This post is part of a series of interviews with our incoming class for the “Virtue & Happiness” 2016 Summer Seminar. Father Jason Welle, OFM of the Franciscan Monastery of the Holy Land in Washington, D.C. is a doctoralstudent at Georgetown University in Theology and Religious Studies, with a focus on Christianity and Islam.
Valerie Wallace: Where are you from?
Jason Welle: I grew up in Albany, Minnesota, a small farming town in the central part of the state. After completing a B.A. at St. Olaf College and an M.T.S. at the University of Notre Dame, I joined the Assumption BVM Province of Franciscan Friars, centered in Wisconsin. I currently live in Washington, D.C., where I’m completing a doctorate at Georgetown University. In the fall I will begin a visiting professorship at the Pontifical Institute for the Study of Arabic and Islam in Rome.
VW: Tell me about your research.
JW: Georgetown’s doctoral program focuses on religious pluralism; my subject areas are Christianity and Islam. I’m interested in Muslim-Christian relations broadly-speaking, especially in the middle ages and in connection with the Franciscan tradition. My dissertation focuses on medieval Ṣūfism, specifically on the concept of companionship in the writings of the Ṣūfī master ʿAbd al-Raḥmān al-Sulamī (d. 412/1021). In short, I chose this because I am interested in how people become better people. Medieval Ṣūfīs had an acute sense for the way our friendships shape our relationship with God and our growth in the spiritual life. My dissertation engages the theoretical work of Alasdair MacIntyre, arguing that he offers helpful resources to reconsider notions of virtue, character, and the role of a community’s practices within an Islamic context.
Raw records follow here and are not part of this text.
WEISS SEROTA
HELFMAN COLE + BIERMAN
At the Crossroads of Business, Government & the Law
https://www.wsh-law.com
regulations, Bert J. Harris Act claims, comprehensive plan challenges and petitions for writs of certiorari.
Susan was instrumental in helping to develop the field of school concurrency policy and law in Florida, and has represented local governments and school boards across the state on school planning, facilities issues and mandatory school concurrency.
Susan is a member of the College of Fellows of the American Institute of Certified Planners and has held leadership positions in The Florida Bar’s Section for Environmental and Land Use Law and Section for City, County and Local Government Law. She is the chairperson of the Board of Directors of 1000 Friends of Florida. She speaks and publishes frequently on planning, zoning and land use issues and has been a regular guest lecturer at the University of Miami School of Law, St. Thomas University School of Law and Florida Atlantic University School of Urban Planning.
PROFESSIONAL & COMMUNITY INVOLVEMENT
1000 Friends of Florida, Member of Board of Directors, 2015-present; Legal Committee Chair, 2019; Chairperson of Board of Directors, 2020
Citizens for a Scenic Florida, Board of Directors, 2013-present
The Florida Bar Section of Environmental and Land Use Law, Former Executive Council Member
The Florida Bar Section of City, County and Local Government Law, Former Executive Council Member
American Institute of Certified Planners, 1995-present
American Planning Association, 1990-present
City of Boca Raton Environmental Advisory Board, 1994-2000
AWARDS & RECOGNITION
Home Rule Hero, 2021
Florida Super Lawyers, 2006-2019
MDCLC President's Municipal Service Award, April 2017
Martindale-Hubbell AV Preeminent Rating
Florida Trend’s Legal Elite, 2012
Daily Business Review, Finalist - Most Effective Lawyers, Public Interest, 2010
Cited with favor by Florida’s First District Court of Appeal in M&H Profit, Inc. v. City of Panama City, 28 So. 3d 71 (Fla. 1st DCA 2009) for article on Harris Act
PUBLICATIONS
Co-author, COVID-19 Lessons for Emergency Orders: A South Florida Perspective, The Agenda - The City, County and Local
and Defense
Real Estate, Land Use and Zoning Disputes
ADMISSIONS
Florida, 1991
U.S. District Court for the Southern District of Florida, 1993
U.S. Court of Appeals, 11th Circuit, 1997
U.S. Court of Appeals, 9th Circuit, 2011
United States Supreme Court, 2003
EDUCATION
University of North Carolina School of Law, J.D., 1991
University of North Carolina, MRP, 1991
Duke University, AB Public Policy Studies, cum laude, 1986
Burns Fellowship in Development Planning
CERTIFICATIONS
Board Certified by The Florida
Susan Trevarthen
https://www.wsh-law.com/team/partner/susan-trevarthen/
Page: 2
VW: What are you most looking forward to about this summer’s Virtue and Happiness seminar?
JW: I’m thrilled by the diversity of the participants. While we all have an interest in virtue and character, I know that the different approaches to those themes will spark questions about my work that I had not anticipated. Specifically, the seminar will help me advance one research project on which I’ve done some initial work: the role of emotions in the thought of Bernard Lonergan. I intend to bring Lonergan’s framework into conversation with Martha Nussbaum’s research on “negative emotions” like shame and anger, looking at the way these can impede proper cognition. The section of the seminar with Owen Flanagan on destructive emotions will assist me in developing my thoughts on this for publication.
VW: What are your non-academic interests?
JW: I remain gratefully active in sacramental ministry, celebrating masses and hearing confessions at our shrine church in Washington. I am a pilgrim guide in the Holy Land and travel there once or twice a year to lead groups. My brother Scott turned me into a marathoner; I train year-round and we run a full marathon together, shoulder-to-shoulder, at least once a year. Outside of Christmas and Holy Week, this is one of my greatest joys.